The Role of O-Linked -N-Acetylglucosamine (GlcNAc) Modification in Cell Signaling
Glycosylation, 2012
Glycosylation 288 2. Synthesis of UDP-GlcNAc from glucose via the hexosamine biosynthetic pathway The synthesis of UDP-GlcNAc from glucose occurs via the hexosamine biosynthetic pathway [3], as depicted in Figure 1. When glucose enters a cell, it becomes phosphorylated by hexokinase, and can be redirected from the main glycolytic/glycogen pathways to secondary pathways. About 2-5% of intracellular glucose enters the hexosamine biosynthetic pathway (HBP); thus, the amount of protein GlcNAcylation is considered to be sensitive to the nutrient (i.e., glucose and/or glutamine). Glutamine/fructose aminotransferase (GFAT) commits glucose to this pathway, and represents the access to the HBP. This pathway links glycolytic metabolism with the amino acid metabolism via the requirement of glutamine to produce glucosamine-6-phosphate.
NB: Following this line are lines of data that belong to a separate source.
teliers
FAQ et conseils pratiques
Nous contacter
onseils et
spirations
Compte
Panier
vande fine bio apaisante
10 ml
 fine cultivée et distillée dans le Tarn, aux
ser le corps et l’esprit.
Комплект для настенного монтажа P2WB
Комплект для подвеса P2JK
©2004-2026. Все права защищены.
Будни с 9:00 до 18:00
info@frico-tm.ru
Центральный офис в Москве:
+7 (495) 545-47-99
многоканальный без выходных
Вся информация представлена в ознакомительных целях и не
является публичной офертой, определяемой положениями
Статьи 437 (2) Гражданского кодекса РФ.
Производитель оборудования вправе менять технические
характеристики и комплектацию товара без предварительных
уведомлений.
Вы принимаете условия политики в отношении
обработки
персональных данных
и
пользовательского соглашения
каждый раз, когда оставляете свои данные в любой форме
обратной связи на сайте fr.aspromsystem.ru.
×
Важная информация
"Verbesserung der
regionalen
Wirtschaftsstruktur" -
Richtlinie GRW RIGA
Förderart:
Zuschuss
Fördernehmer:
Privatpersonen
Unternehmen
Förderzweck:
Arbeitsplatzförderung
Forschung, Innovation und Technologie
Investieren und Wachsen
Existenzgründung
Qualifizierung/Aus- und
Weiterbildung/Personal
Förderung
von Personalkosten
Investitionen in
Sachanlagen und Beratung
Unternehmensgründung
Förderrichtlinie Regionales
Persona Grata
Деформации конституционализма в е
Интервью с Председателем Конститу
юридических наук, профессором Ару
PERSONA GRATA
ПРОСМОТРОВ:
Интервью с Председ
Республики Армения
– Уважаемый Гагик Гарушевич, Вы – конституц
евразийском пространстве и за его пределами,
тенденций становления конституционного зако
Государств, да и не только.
The HBP pathway culminates with the formation of UDP-GlcNAc, the high-energy donor substrate for the O-GlcNAc transferase. As can be observed in Figure 1, the biosynthesis of UDP-GlcNAc is affected and regulated by nearly every metabolic pathway in the cell, and because OGTcatalyzed O-GlcNAcylation is sensitive to insulin, to nutrients, and to cellular stress, it has been proposed that O-GlcNAcylation serves primarily to modulate cellular signaling and transcription regulatory pathways in response to nutrients and stress [3-6].